Digital commerce is at the forefront of free trade agreements (FTA) in various stages of negotiation or ratification around the globe. But from the Trans-Pacific Partnership (TPP) to the World Trade Organization (WTO) efforts and the Doha agenda, there’s little consensus on how to shape policy that can better define and guide digital commerce.
Access recently connected with Joshua Meltzer to better understand this rapidly evolving dynamic.
Meltzer is a fellow in Global Economy and Development at Brookings, focusing on international trade and U.S. trade with key economies such as China, India, Japan and the European Union (EU). He teaches at the Johns Hopkins University School for Advanced International Studies and Georgetown University Law School.
Access: Is global trade policy keeping pace with digital innovation?
Joshua Meltzer: There is serious thinking underway among senior trade officials about how to make trade policy and trade agreements more responsive and reflective of the way the digital environment facilitates commerce.

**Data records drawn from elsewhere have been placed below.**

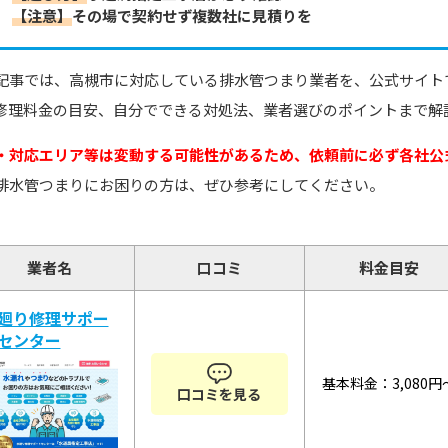
【注意】
その場で契約せず複数社に見積りを
記事では、高槻市に対応している排水管つまり業者を、公式サイト
修理料金の目安、自分でできる対処法、業者選びのポイントまで解
・対応エリア等は変動する可能性があるため、依頼前に必ず各社公
排水管つまりにお困りの方は、ぜひ参考にしてください。
業者名
口コミ
料金目安
廻り修理サポー
センター
基本料金：3,080円
口コミを見る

But if you look at the current set of rules, these agreements have not kept up with the way the digital environment has affected international trade.

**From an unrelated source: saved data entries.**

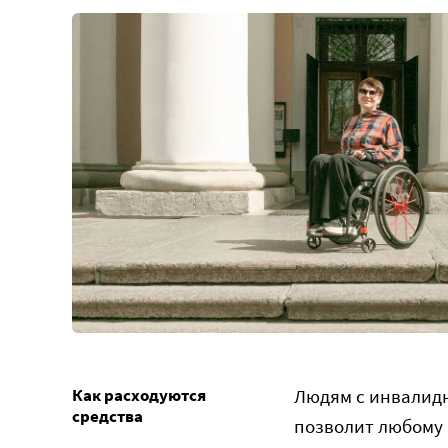
Как расходуются
Людям с инвалидн
средства
позволит любому ч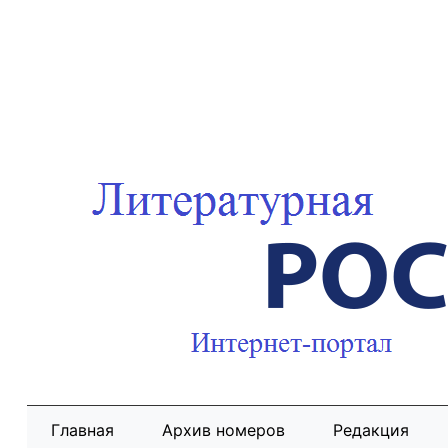
Главная
Архив номеров
Редакция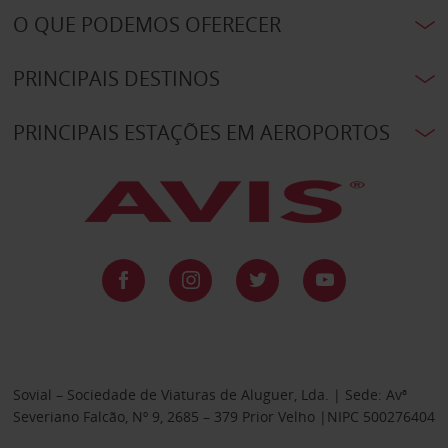
O QUE PODEMOS OFERECER
PRINCIPAIS DESTINOS
PRINCIPAIS ESTAÇÕES EM AEROPORTOS
Sovial – Sociedade de Viaturas de Aluguer, Lda. | Sede: Avª
Severiano Falcão, Nº 9, 2685 – 379 Prior Velho |NIPC 500276404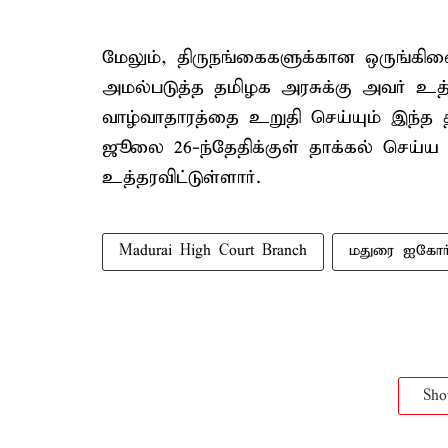
மேலும், திருநங்கைகளுக்கான ஒருங்கிண
அமல்படுத்த தமிழக அரசுக்கு அவர் உத்த
வாழ்வாதாரத்தை உறுதி செய்யும் இந்த த
ஜூலை 26-ந்தேதிக்குள் தாக்கல் செய்
உத்தரவிட்டுள்ளார்.
Madurai High Court Branch
மதுரை ஐகோர்
Sh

Access: So what can be done about that?
Meltzer: One important element is the issue of cross-border data flows, and the extent to which trade rules and trade policy get at this issue and can facilitate it. Internet restrictions in other countries have affected to different levels the free flow of data over the internet. That has very important economic implications on how businesses are able to operate.
When this is a cross-border issue, trade policy is engaged. Currently there’s not much in trade agreements and rules to get at what countries should or should not do regarding their policies’ impact on cross-border data flows. This certainly needs a lot more attention.

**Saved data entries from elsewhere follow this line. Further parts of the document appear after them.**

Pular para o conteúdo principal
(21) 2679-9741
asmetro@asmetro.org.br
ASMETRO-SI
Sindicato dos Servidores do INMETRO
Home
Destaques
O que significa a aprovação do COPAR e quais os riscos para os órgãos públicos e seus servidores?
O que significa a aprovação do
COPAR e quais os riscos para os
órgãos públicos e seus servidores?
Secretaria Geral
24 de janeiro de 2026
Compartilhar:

The U.S. is attempting to get at this issue. If you look at the U.S.-Korea free trade agreement, language there seeks to essentially create a requirement for countries to allow all cross-border data flows. But the way it’s been worded states it as a goal rather than a mandate.
Access: Is the Korea FTA the first to include that sort of language?
Meltzer: More or less, yes. So in a sense it’s really a cutting-edge trade policy. It contains the most effective language that’s been developed and inserted in a trade agreement so far.
I think we’re looking at trying to create a slightly more mandatory set of obligations for countries with cross-border data flows. But language also has to be crafted around legitimate concerns about the type of information on the internet and what citizens can access. There needs to be a way to provide suitable carve-outs for exceptions, structured to prevent those exceptions from being broadened or abused. That is one element where trade policy needs to move to reflect what is happening on this sort of digital innovation or e-commerce front.
Access: With cross-border data flows, a key element in play is data storage facilities and cloud computing. What implications will that have on economic growth?
Meltzer: Cloud computing requires enormous storage capacity. Companies will need to decide where they want to locate these storage facilities, based on a range of factors. Some countries are requiring they be located in their country — which is becoming a significant barrier in a sense and is a trade policy issue.
Companies are resisting because it makes no commercial sense to locate data storage facilities in every country you want to offer cloud computing services. Of course, countries feel consumer information privacy can only be managed if the data is physically located in their country. This is another issue trade policy needs to address.
Connected to that is the broader issue of the importance of e-commerce to how companies operate. The fact is, e-commerce between countries is hindered by a range of barriers. These include de minimis levels at customs, trusted trader programs and how delivery services work — there needs to be mechanisms in place to allow for seamless transition between the buyers and sellers with the goods and the interoperability of postal services and delivery services.
Access: Looking out over the next 12 to 18 months, what major benchmarks in global trade policy should we be aware of?
Meltzer: The TPP is the most important free trade agreement in negotiation right now. Since Canada and Mexico have joined, that makes it much more significant. And it now looks likely that Japan will join. If Japan were to join, TPP would be an even bigger deal than it is. It would raise the stakes considerably.
From a U.S. perspective, the ambition for the TPP is for it to become a vehicle for a free trade agreement for the Asia Pacific region. Getting the rules right in the TPP is significant because it won’t be only the rules that govern international trade and investment among TPP parties, but potentially these rules could be extended to the Asia Pacific region as a whole.
That’s why getting sufficient attention to some of these new, evolving issues such as data flows, the broader e-commerce environment and a range of other issues going on with TPP, are part of creating a framework and structure for international commerce broadly in that region going forward.
Also in 2013 will be the trade negotiations between the U.S. and the EU. The main gains from a transatlantic agreement are going to be in addressing non-tariff barriers, all the types of behind-the-border regulations that make trade difficult. Those barriers are very difficult to get at effectively. The U.S. and EU have been trying to do this through the Transatlantic Economic Council for a while, with limited success. If it gets off the ground it will be very important.
Then there’s the WTO. We should see a more ambitious approach to a true multilateral services agreement this year. In a very formal technical sense this agreement will be a free trade agreement that is going to be done basically under Article 5 of the GATS Agreement, which is the exception for free trade agreements for services. It could be built out and expanded upon and become part of a Doha deliverable in the future.